Despite their central role in management, vascular teams are often engaged only after clinical deterioration has occurred[34]. To improve outcomes, trauma systems must proactively integrate vascular surgery into early decision-making algorithms, particularly for elderly patients with pelvic fractures and unexplained anemia, persistent tachycardia, or subtle changes in mentation or mobility[35]. A low threshold for vascular referral should be adopted, even when initial imaging suggests a stable fracture morphology. In these cases, the clinical picture—guided by frailty status, anticoagulant use, and subtle physiologic cues—should drive escalation of care[36].

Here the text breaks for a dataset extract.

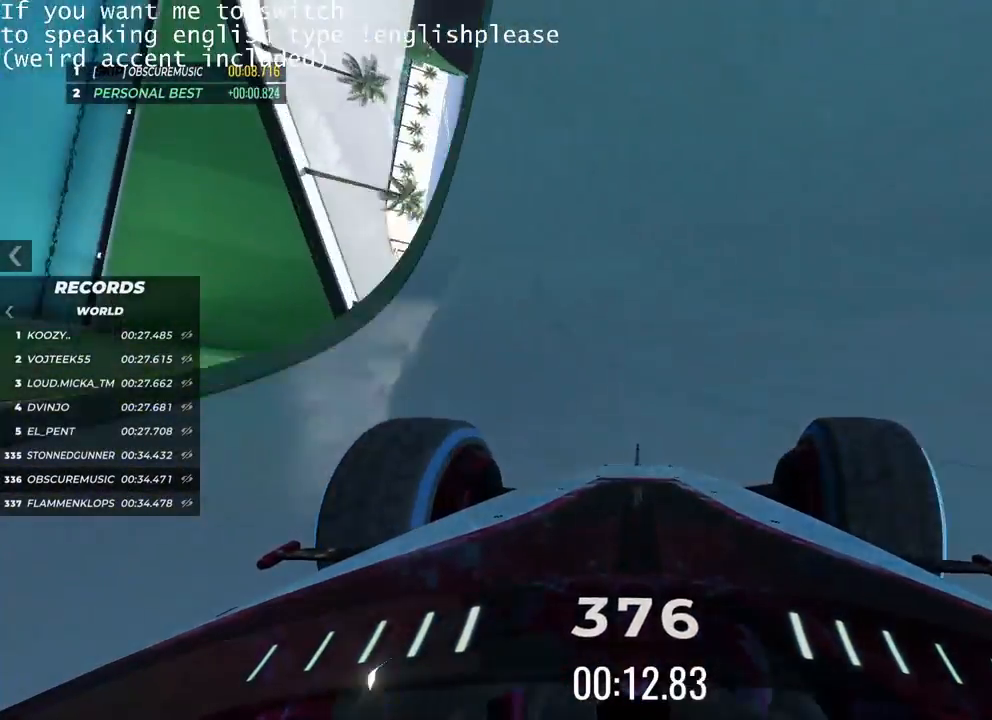
{"keys": ["left", "up"], "events": [[350, "right", "up"], [484, "left", "down"]]}
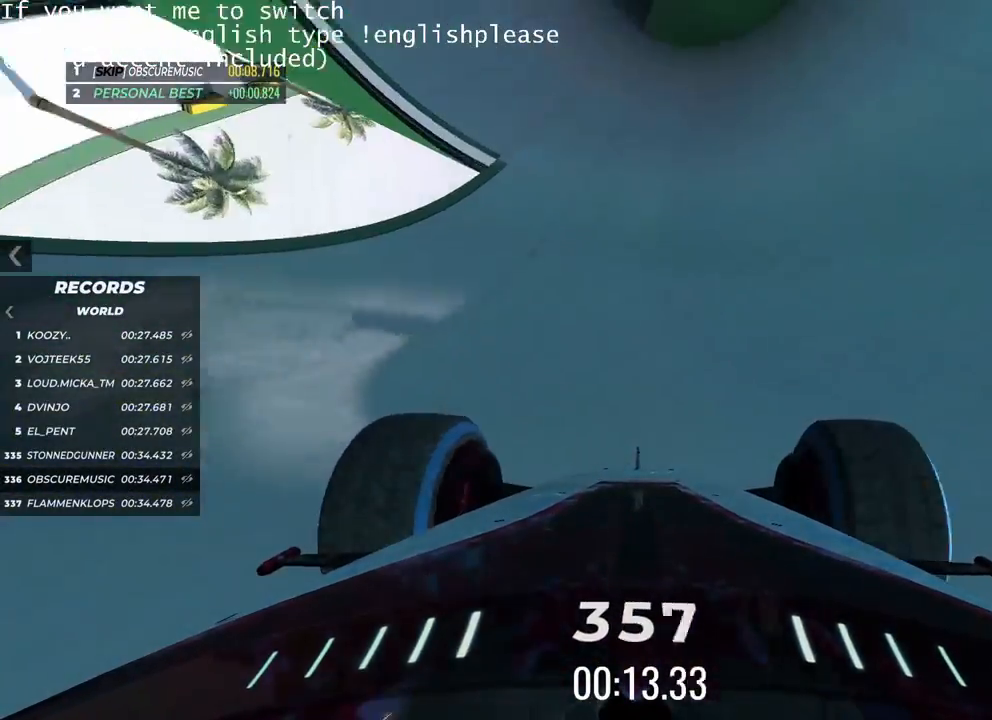
{"keys": ["left", "up"], "events": []}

The evolution of endovascular techniques has made bleeding control both safer and more accessible[37], yet systemic barriers remain. Not all hospitals have round-the-clock interventional radiology or vascular surgery coverage, and interdepartmental referral pathways may be poorly defined. Addressing these gaps requires institutional commitment to trauma infrastructure, including the establishment of on-call vascular teams, shared imaging protocols, and rapid activation workflows. Trauma centers should also consider embedding vascular surgery consultation into multidisciplinary frailty fracture pathways[38], ensuring that elderly patients with subtle signs of hemorrhage receive timely intervention.
Looking ahead, system-level improvements must be informed by data. Currently, the incidence of occult vascular injury in low-energy pelvic trauma is likely underreported, owing to diagnostic delays and variability in clinical suspicion[39]. Developing regional or national registries to track vascular complications in geriatric trauma could provide critical insights into risk factors, time-to-intervention metrics, and patient outcomes. Such data would help refine screening criteria, guide resource allocation, and support the development of consensus guidelines.
Education also plays a vital role. Frontline clinicians must be trained to recognize the subtle signs of pelvic vascular injury. Simulation-based training[40] and interdisciplinary case reviews can reinforce the importance of early vascular consultation in at-risk populations[41]. Additionally, frailty assessments should be coupled with bleeding risk stratification tools to flag patients who may require advanced imaging or interventional evaluation early during care.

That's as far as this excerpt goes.